Stones settle up for cancelled gigs
The Rolling Stones have settled their multimillion-pound claim with insurers over a number of cancelled shows - but say they are "deeply upset" about confidential details entering the public domain.
Insurance underwriters contested their liability to meet the costs incurred after the cancellation of concerts following the death of frontman Sir Mick Jagger's girlfriend L'Wren Scott.
Court documents filed in the US over legal action stemming from the claim suggested the singer suffered "acute traumatic stress disorder" after Miss Scott's suicide.
The Stones are said to have taken out a £15 million insurance policy in case of any shows being cancelled due to the death of family members.
But today representatives for the group said both sides had "settled the insurance claim".
There were concerns among the Stones' team about private information about the group and their families being brought into the public eye without their knowledge.
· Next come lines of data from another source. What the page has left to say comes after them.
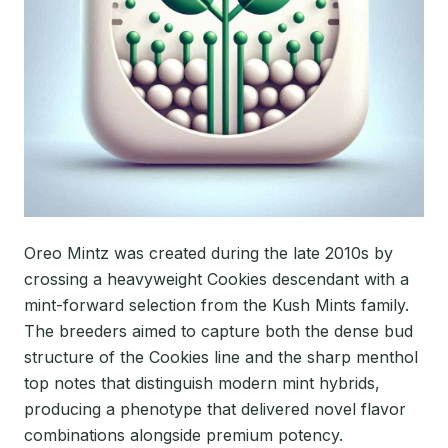
Oreo Mintz was created during the late 2010s by
crossing a heavyweight Cookies descendant with a
mint-forward selection from the Kush Mints family.
The breeders aimed to capture both the dense bud
structure of the Cookies line and the sharp menthol
top notes that distinguish modern mint hybrids,
producing a phenotype that delivered novel flavor
combinations alongside premium potency.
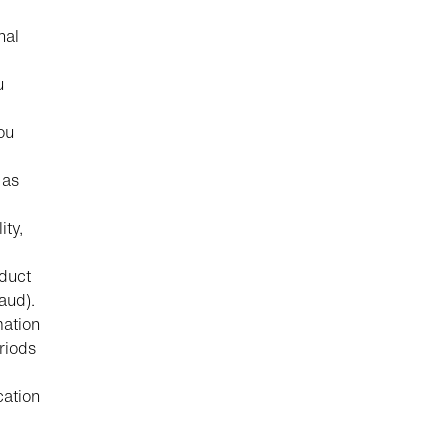
nal
u
ou
 as
ity,
nduct
aud).
mation
riods
cation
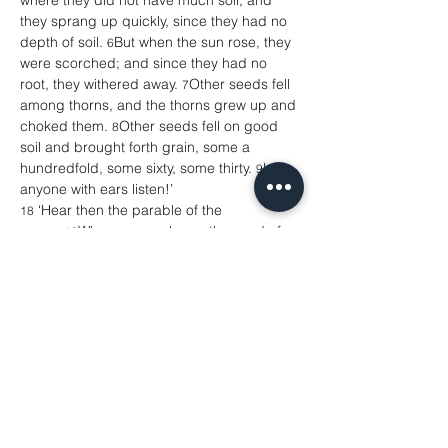
where they did not have much soil, and 
they sprang up quickly, since they had no 
depth of soil. 
But when the sun rose, they 
6
were scorched; and since they had no 
root, they withered away. 
Other seeds fell 
7
among thorns, and the thorns grew up and 
choked them. 
Other seeds fell on good 
8
soil and brought forth grain, some a 
hundredfold, some sixty, some thirty. 
Let 
9
anyone with ears listen!’
 ‘Hear then the parable of the 
18
sower. 
When anyone hears the word of 
19
the kingdom and does not understand it, 
the evil one comes and snatches away 
what is sown in the heart; this is what was 
sown on the path. 
As for what was sown 
20
on rocky ground, this is the one who hears 
the word and immediately receives it with 
joy; 
yet such a person has no root, but 
21
endures only for a while, and when trouble 
or persecution arises on account of the 
word, that person immediately falls 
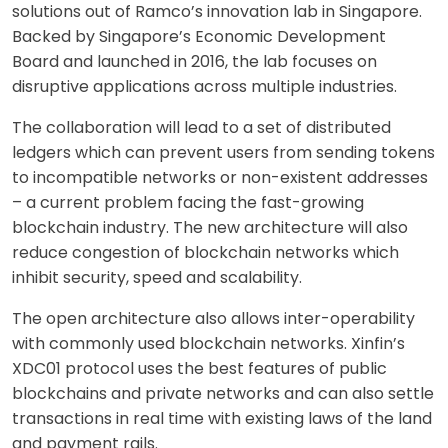
solutions out of Ramco’s innovation lab in Singapore.
Backed by Singapore’s Economic Development
Board and launched in 2016, the lab focuses on
disruptive applications across multiple industries.
The collaboration will lead to a set of distributed
ledgers which can prevent users from sending tokens
to incompatible networks or non-existent addresses
– a current problem facing the fast-growing
blockchain industry. The new architecture will also
reduce congestion of blockchain networks which
inhibit security, speed and scalability.
The open architecture also allows inter-operability
with commonly used blockchain networks. Xinfin’s
XDC01 protocol uses the best features of public
blockchains and private networks and can also settle
transactions in real time with existing laws of the land
and payment rails.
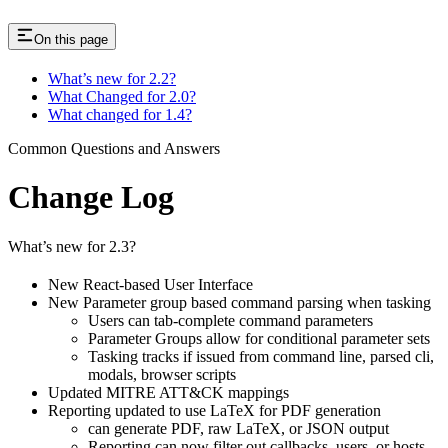
On this page
What’s new for 2.2?
What Changed for 2.0?
What changed for 1.4?
Common Questions and Answers
Change Log
What’s new for 2.3?
New React-based User Interface
New Parameter group based command parsing when tasking
Users can tab-complete command parameters
Parameter Groups allow for conditional parameter sets
Tasking tracks if issued from command line, parsed cli,
modals, browser scripts
Updated MITRE ATT&CK mappings
Reporting updated to use LaTeX for PDF generation
can generate PDF, raw LaTeX, or JSON output
Reporting can now filter out callbacks, users, or hosts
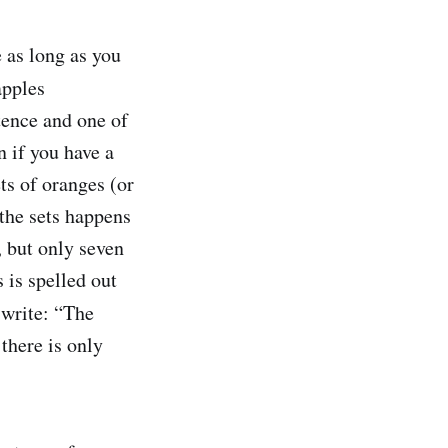
 as long as you
apples
tence and one of
n if you have a
ets of oranges (or
 the sets happens
, but only seven
 is spelled out
 write: “The
there is only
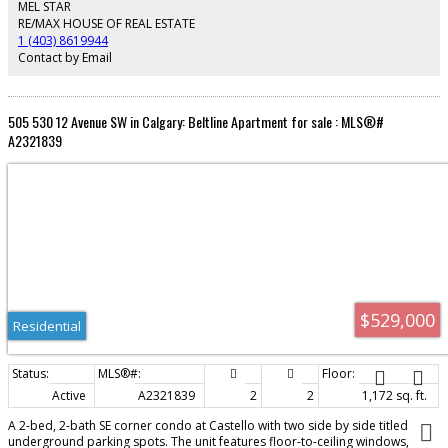
Avenue’s shops, restaurants, and entertainment, and within a short walk to
MEL STAR
the CTrain (4 Street SW Station, TD Free Fare Zone). Nearby parks include
RE/MAX HOUSE OF REAL ESTATE
Central Memorial Park, Courthouse Park, and Beaulieu Gardens. A great
1 (403) 8619944
opportunity for first-time buyers or investors looking to add value and
Contact by Email
enjoy downtown living at its best.
505 530 12 Avenue SW in Calgary: Beltline Apartment for sale : MLS®#
A2321839
$529,000
Residential
Active
A2321839
2
2
1,172 sq. ft.
A 2-bed, 2-bath SE corner condo at Castello with two side by side titled
underground parking spots. The unit features floor-to-ceiling windows,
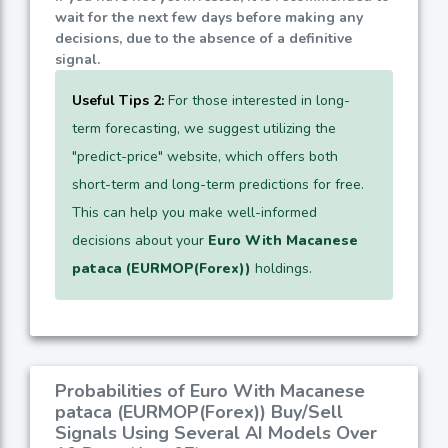
wait for the next few days before making any
decisions, due to the absence of a definitive
signal.
Useful Tips 2:
For those interested in long-
term forecasting, we suggest utilizing the
"predict-price" website, which offers both
short-term and long-term predictions for free.
This can help you make well-informed
decisions about your
Euro With Macanese
pataca (EURMOP(Forex))
holdings.
Probabilities of Euro With Macanese
pataca (EURMOP(Forex)) Buy/Sell
Signals Using Several AI Models Over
A spokesman for Jagger said: "We are deeply upset that confidential medical and other private information about members of the band and their immediate family and loved ones has entered the public domain as a result of a US court filing initiated by insurers four weeks ago.
"This was done without the knowledge of the band or reference to their legal representatives.
"This has only been discovered and reported in the press in the last week, by which time we are pleased to say the insurers and the Rolling Stones had,in fact, settled the insurance claim
"No further comment will be made about this matter."
Veteran rock act the Stones postponed a concert tour of Australia and New Zealand after Miss Scott's death earlier this year and filed an £8 million claim for losses.
The court documents, reported by the Salt Lake Tribune earlier this week, included claims that Sir Mick was advised not to perform for at least 30 days after his 49-year-old girlfriend was found dead in her New York apartment in March.
The underwriters were said to have disputed the insurance claim on the basis that Miss Scott may have been suffering from a mental illness, meaning her death may not be covered by the policy.
In July, Sir Mick spoke to NBC's Today show about how he was coping in the aftermath of her death.
"I'm doing OK. It's difficult, you know, a very hard year," he said.
The rocker said he had received "a lot of support" from friends and family in the wake of the tragedy, adding: "I appreciate that."
Miss Scott had been in a relationship with Sir Mick for 13 years and was a red carpet favourite, with her dresses worn by Hollywood stars including Nicole Kidman and Penelope Cruz.
But she reportedly owed nearly £4.6 million to creditors at the time of her death.
In a statement shortly after her death, Sir Mick wrote: "I am still struggling to understand how my lover and best friend could end her life in this tragic way.
"We spent many wonderful years together and had made a great life for ourselves. She had great presence and her talent was much admired, not least by me."
At the weekend the Rolling Stones were forced to cancel a performance in Melbourne, during their latest tour which includes a number of dates rescheduled after Miss Scott's death.
The tour's promoter said Sir Mick was "under strict doctor's orders to rest his vocal cords for the next few days in order to recuperate for the remainder of the tour".